故ジャニー喜多川氏による性加害問題を受け、旧ジャニーズ事務所(現SMILEーUP.)の新エージェント会社が11月にも設立される。社長には、コンサルティング会社「スピーディ」福田淳社長(58)が就任する見込み。旧ジャニーズは〝外様社長〟のもとで再起を図るが、剛腕で事業を進める福田氏がケンカ別れで退社した過去の再来を恐れている。
福田氏の名前が芸能界で知られるようになったきっかけは、事務所トラブルでメディア露出が激減した女優のん(30)に救いの手を差し伸べたことだった。同氏は2016年4月からのんのエージェントを担当し、活動を支援。17年9月に設立されたスピーディでは18年3月、社長に就いた。

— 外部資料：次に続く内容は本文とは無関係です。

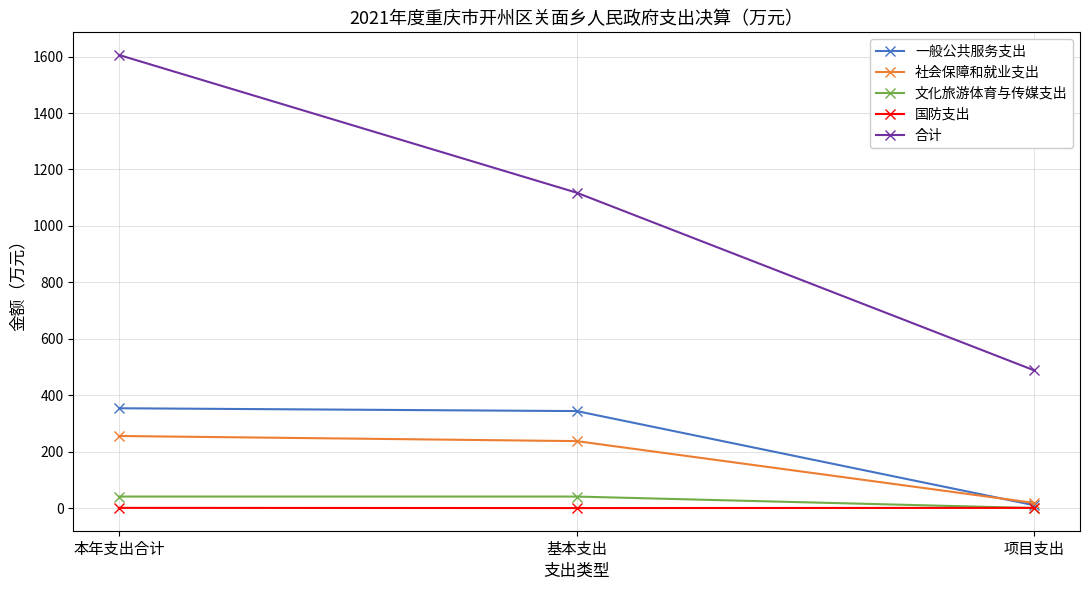

Rank the series by their maximum value, from lowest to highest.

国防支出, 文化旅游体育与传媒支出, 社会保障和就业支出, 一般公共服务支出, 合计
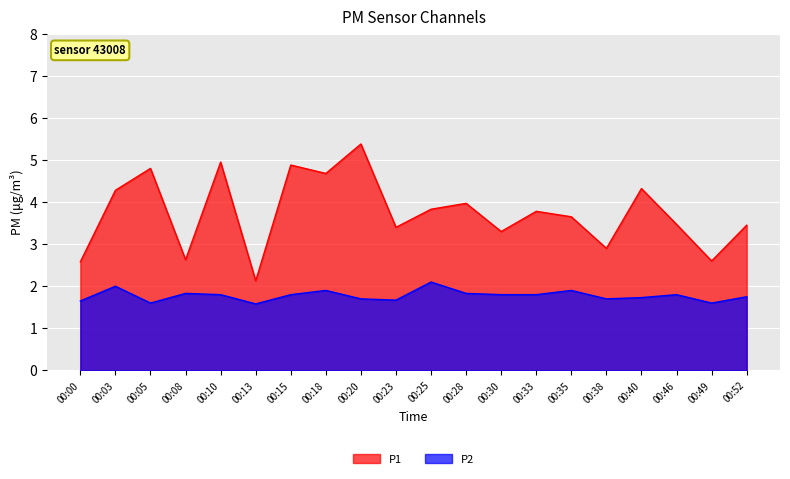

Rank the categories by P1 value from lowest to highest.

00:13, 00:00, 00:49, 00:08, 00:38, 00:30, 00:23, 00:52, 00:46, 00:35, 00:33, 00:25, 00:28, 00:03, 00:40, 00:18, 00:05, 00:15, 00:10, 00:20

旧ジャニーズは性加害問題を受け、希望する所属タレントとエージェント契約を結ぶ新エージェント会社を11月にも設立する。福田氏はハリウッドの主流であるエージェント契約制に精通していることから新エージェント会社の社長就任を打診され、最終調整中。旧ジャニーズは〝外様社長〟のもとで再起を図るが、その経歴に恐れている。
福田氏は日大芸術学部を卒業後の1988年、外国映画事業などを手がける東北新社に入社した。制作会社関係者の話。
「福田さんは東北新社でCM制作を担当し、駆け出しのころから頭角を現します。ほどなく営業部門の要職に抜てきされ、ハリウッド映画の買いつけなどで手腕を発揮しますが、会社幹部と今後の方針をめぐって言い争い、退社しました」
その後、映画製作・配給会社ソニー・ピクチャーズエンタテインメントに入社した。
「BS放送事業で要職に就いて活躍し、当時流行したiモードの着メロ事業にもいち早く参画して成果を挙げます。これで実績を残しただけにネット事業に注力しようとしますが、会社幹部と考えが合わず、退社しました」(映画会社関係者)
福田氏は、ネット事業は右肩上がりで成長すると確信して07年4月、ソニーの100%出資子会社ソニー・デジタルエンタテインメント・サービスの社長に就任。アニメや映画などの企画、制作で指揮を執った。
旧ジャニーズが恐れているのは、剛腕の福田氏が社内で事業を進めようとして2度、ケンカ別れで退社したことだ。
「新エージェント会社の先導役として福田氏は適任だと思うけど、従来の芸能界にはないラディカルな手法で経営を推し進めれば、新エージェント会社内であつれきを生みかねない。さすがに社長なのでケンカ別れで退社することはないでしょうが、部下がついてくるか不透明です」(旧ジャニーズを知る関係者)
放送作家の山田美保子氏は5日放送のTBS系「サンデー・ジャポン」で、福田氏を「馬力のある方」と評価しつつ、「ゴーイングマイウエーが過ぎるところがあると。自分が部下だったらついていけないかもしれないとの声がある」と語った。新エージェント会社は波乱含みだ。